Assignment:
Below are entries; output exactly the lines from the one with "right ear: (493, 131)" to the one with "right shoulder: (276, 193)", both included, and nothing else.

Record set:

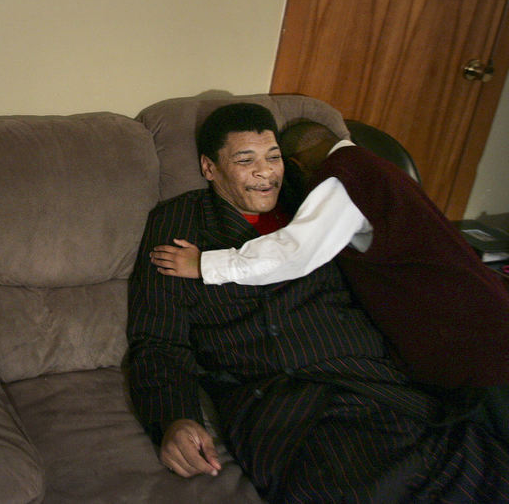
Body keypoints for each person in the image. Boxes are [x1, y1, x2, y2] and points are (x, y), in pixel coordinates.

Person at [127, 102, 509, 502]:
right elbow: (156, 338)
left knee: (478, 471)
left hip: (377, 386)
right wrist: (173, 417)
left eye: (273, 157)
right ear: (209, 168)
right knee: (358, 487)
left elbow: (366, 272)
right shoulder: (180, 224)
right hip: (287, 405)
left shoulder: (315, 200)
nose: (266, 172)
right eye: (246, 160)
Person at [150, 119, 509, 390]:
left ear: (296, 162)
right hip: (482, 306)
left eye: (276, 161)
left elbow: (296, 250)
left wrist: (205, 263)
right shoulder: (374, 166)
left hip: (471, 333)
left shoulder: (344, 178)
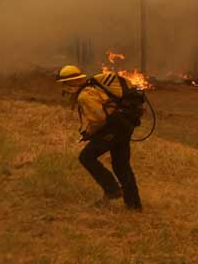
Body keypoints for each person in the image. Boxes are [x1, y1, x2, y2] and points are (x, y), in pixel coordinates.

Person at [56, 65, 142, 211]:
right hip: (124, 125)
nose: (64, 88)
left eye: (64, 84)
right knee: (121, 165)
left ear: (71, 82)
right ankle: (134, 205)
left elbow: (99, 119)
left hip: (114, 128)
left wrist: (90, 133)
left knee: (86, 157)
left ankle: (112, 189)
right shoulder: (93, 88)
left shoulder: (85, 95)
---
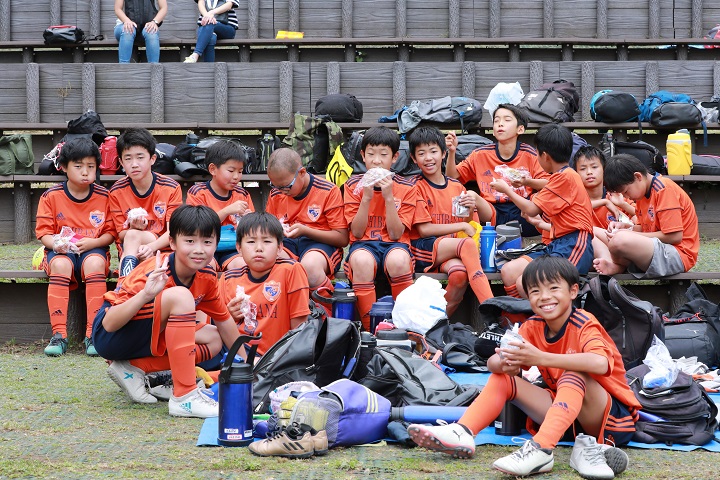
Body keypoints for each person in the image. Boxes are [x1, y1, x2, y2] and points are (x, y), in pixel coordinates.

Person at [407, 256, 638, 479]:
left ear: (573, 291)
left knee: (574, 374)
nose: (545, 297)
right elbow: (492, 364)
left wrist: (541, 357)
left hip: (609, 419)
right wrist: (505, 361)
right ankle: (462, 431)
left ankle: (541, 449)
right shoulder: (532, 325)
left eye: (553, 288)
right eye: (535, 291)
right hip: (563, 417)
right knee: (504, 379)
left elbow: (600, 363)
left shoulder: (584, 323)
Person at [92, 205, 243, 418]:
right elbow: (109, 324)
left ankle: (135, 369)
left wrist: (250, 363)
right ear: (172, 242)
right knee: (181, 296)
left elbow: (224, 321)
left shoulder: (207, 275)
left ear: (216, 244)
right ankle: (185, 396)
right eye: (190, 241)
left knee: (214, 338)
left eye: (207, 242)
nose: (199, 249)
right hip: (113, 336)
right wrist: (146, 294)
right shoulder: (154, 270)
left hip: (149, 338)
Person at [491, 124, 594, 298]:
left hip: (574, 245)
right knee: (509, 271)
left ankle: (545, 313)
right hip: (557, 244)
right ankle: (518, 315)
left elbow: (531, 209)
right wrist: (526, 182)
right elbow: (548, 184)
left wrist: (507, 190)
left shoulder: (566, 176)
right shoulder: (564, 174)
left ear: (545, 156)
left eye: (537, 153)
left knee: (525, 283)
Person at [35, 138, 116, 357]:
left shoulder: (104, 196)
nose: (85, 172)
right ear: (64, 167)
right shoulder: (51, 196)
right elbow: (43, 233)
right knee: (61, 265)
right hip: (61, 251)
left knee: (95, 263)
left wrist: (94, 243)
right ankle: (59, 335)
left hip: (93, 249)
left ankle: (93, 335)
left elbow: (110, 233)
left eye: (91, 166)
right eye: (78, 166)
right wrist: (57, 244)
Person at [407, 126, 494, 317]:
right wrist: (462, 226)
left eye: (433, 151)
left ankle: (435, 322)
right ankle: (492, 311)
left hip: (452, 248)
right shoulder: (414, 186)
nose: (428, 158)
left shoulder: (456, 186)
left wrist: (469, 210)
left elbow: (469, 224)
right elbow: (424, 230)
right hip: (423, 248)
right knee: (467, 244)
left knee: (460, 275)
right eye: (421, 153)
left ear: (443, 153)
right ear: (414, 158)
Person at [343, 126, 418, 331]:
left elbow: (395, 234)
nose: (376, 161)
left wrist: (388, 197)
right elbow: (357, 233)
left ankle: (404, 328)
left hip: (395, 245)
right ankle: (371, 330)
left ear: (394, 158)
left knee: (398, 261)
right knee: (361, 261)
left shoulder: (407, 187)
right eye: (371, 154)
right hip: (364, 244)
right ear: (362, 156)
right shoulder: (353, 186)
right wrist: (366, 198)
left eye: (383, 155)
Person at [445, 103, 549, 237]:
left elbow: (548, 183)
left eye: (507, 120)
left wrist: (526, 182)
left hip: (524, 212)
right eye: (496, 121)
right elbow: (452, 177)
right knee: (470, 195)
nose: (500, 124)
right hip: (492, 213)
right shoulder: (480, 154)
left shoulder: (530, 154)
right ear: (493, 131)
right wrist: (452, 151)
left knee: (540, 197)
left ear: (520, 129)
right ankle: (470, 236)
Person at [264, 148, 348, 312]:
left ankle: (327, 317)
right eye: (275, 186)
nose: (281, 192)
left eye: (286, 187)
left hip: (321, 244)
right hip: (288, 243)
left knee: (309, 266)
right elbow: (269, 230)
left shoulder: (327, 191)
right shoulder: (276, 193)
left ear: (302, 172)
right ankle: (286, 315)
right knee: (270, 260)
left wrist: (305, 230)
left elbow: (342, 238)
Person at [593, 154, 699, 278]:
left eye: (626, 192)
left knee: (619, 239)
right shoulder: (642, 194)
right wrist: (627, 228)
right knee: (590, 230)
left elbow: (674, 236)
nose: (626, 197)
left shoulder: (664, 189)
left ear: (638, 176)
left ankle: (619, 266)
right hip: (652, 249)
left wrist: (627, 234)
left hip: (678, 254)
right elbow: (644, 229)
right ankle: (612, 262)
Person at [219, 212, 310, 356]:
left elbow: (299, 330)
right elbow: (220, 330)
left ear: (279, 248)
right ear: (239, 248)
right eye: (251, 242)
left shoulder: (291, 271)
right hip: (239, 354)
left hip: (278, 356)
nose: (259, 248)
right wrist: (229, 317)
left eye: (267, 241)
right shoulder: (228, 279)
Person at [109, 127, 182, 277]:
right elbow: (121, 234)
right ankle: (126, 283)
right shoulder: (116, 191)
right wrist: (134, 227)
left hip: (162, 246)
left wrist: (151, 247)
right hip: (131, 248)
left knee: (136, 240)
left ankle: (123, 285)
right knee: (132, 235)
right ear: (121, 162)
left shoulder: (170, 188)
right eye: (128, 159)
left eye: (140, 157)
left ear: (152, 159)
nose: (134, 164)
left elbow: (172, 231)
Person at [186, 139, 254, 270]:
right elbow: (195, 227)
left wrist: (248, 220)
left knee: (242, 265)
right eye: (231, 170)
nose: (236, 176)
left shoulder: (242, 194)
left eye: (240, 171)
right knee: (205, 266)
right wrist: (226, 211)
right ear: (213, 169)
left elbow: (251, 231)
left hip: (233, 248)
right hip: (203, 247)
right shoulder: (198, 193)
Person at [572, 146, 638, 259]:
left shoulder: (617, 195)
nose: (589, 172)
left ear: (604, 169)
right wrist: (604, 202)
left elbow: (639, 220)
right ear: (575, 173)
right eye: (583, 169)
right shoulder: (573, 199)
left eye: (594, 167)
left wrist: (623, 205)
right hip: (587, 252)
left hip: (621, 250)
...
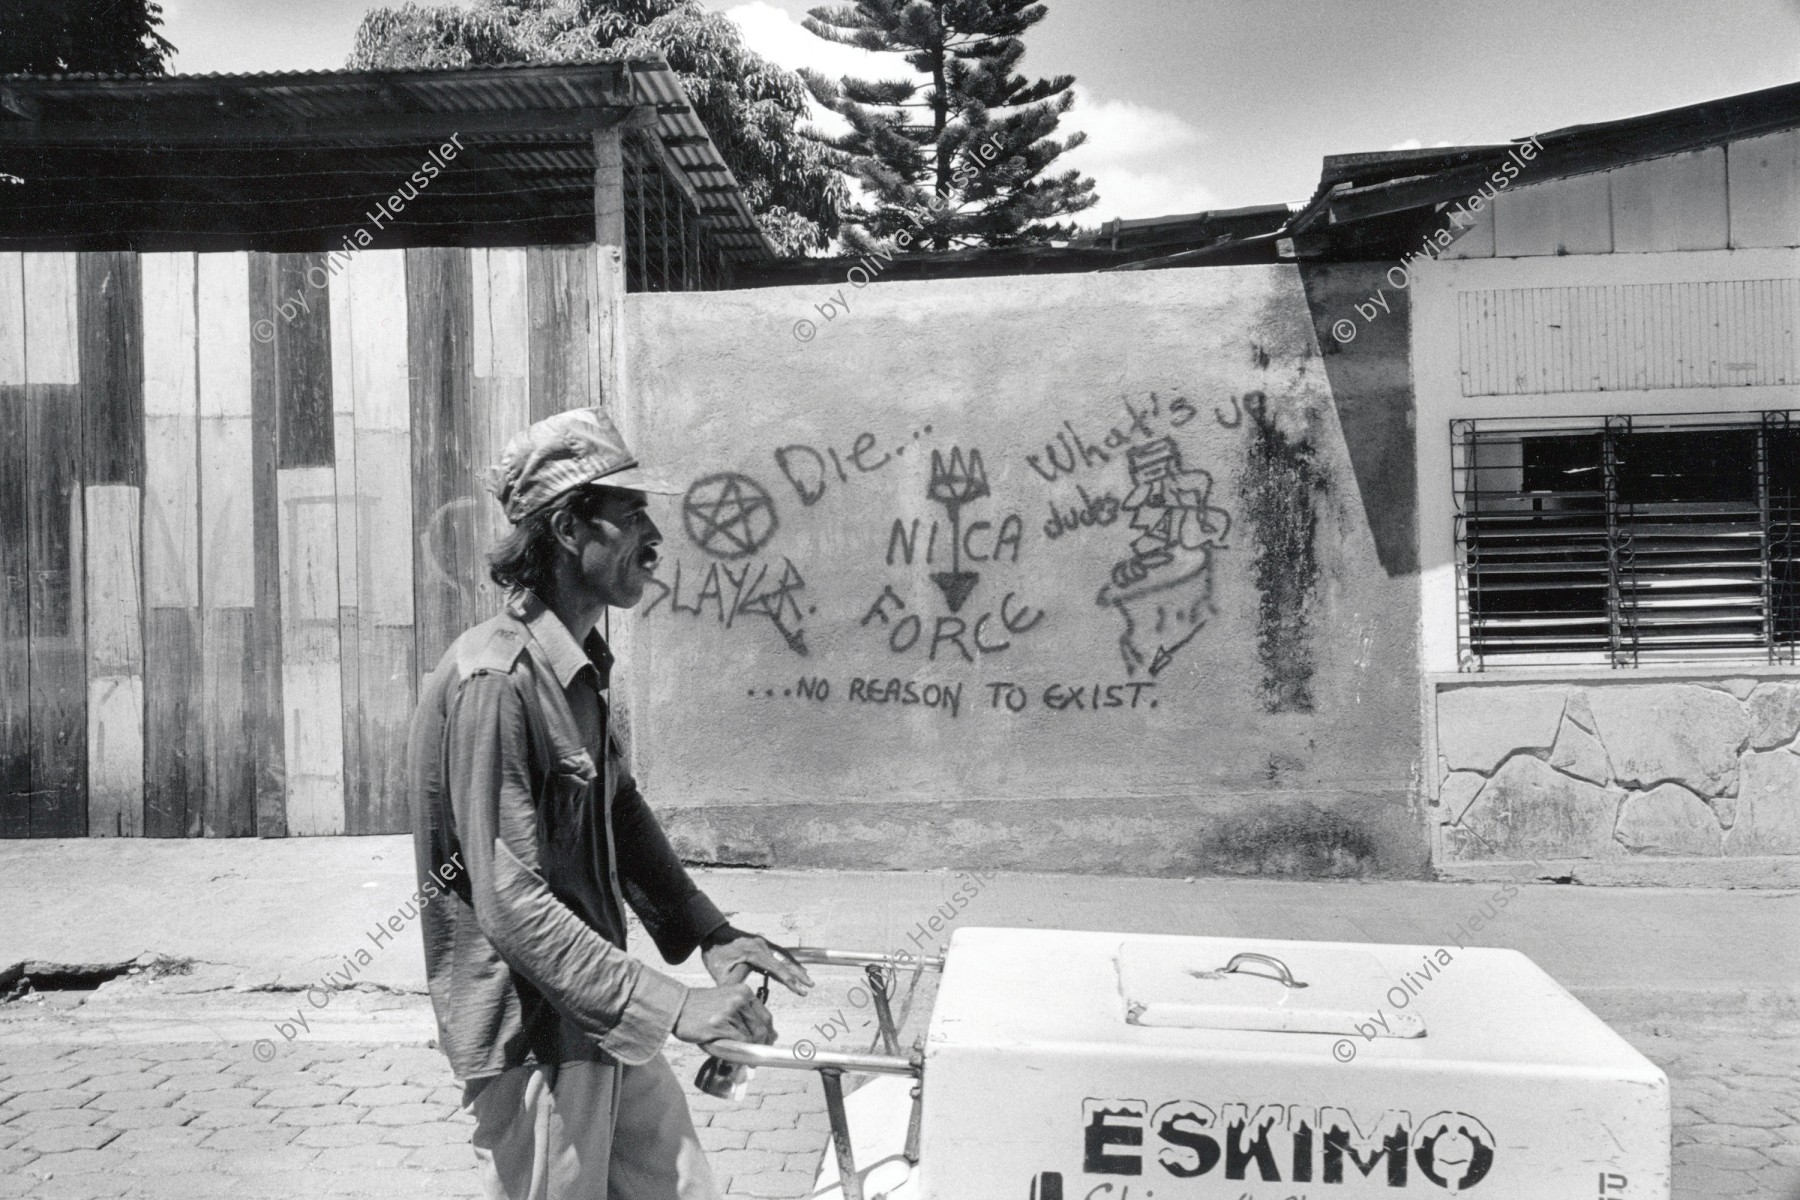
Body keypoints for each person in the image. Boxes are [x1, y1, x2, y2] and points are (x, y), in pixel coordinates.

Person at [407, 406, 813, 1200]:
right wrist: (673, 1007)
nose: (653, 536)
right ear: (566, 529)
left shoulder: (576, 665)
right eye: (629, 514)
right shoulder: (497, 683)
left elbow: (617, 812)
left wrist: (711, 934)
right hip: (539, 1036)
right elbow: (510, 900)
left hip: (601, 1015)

Task solution:
right ear: (493, 131)
right wrist: (452, 151)
left knee: (540, 197)
left ear: (520, 129)
right ankle: (470, 236)
Person at [264, 148, 348, 312]:
left ankle: (327, 317)
right eye: (275, 186)
nose: (281, 192)
left eye: (286, 187)
left hip: (321, 244)
right hip: (288, 243)
left knee: (309, 266)
right elbow: (269, 230)
left shoulder: (327, 191)
right shoulder: (276, 193)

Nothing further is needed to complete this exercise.